Text for analysis:
=== Begin Enclosure ===
Perhaps, I don’t need to tell you how easy it is to sink. All you need to do is be still… become heavy and you’ll watch the world above you move farther and farther away. Perhaps, I don’t need to tell you how easy it is to be overcome by dark water, noise and the unknown. You may know what that’s like all too well. Do you sit at the bottom of the ocean floor and feel the weight of your world compressing you? If you do, you know not to stay too long… if you can help it. I think we sink for a reason. I need to be able to sit with ALL of who I am… and I do. It’s not always comfortable. There’s beauty in madness and art in chaos. I’ll sink, sit and acknowledge but when it’s time again… I’ll push up toward the surface and inhale a cleansing breath, until my lungs can no longer expand. As I release, I’ll push my bosom to the sky and float. I’ll observe the elegance unfolding in the heavens and reflect.

Slipping

written 4.25.2021

I want to sink my nails in and pray “please don’t let go”
=== End Enclosure ===
Recorded data:
=== Begin Enclosure ===
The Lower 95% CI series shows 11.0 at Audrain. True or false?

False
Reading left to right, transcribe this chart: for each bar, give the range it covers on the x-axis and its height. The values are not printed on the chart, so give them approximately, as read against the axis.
=== End Enclosure ===
Exercises:
A: In the piece about sinking, on what date was "Slipping" written?
B: Please carry the piece about sinking forward, picking up right after its final line.

Exercise results:
A: 4.25.2021

B:
I wanted to silence any doubt or worry in your mind

and yet

I wanted you to do this on your own

Deep down I don’t want to convince anyone

The more you squeeze the less they hold on

This feels like bad karma

I don’t want love if I have to plead for it to stay

I need to have enough grace and security on my own that I feel comfortable releasing a person

no matter how much I want them

So I’ll practice relaxing my grip – no holding on for my dear life

I’m use to holding my breath but I need to welcome the exhale

always exhale

if you feel someone slipping be sure about it… and let go.

_______________________________________________________________

a video

Can We Just…

written 4.25.2021

embrace and fall underwater

create a world where it’s just us

let everything around us fall silent

muffled

be the only ones that exist in this space?

Read learn and understand each other?

We can study each other’s ways

Fall deeper into unknown spaces

deeper into darkness deeper into newness – unfamiliarity

can we slowly sink to the ocean floor

until our feet gently rest on the sand

and we take in the world around us

otherworldly, majesty

feel the pressure and behold the scenery

can we just look at each other and realize the depth and beauty that surrounds us is the same as what’s within

——

Exploring a love interest should be done s l o w l y. Imagine plummeting to the ocean floor. Too much too soon. Our bodies will implode, no? A force like that should be respected. Ease your way through. Don’t force gravity. Take your time and be intentional. You’d hate to miss anything. Enjoy the process of discovery.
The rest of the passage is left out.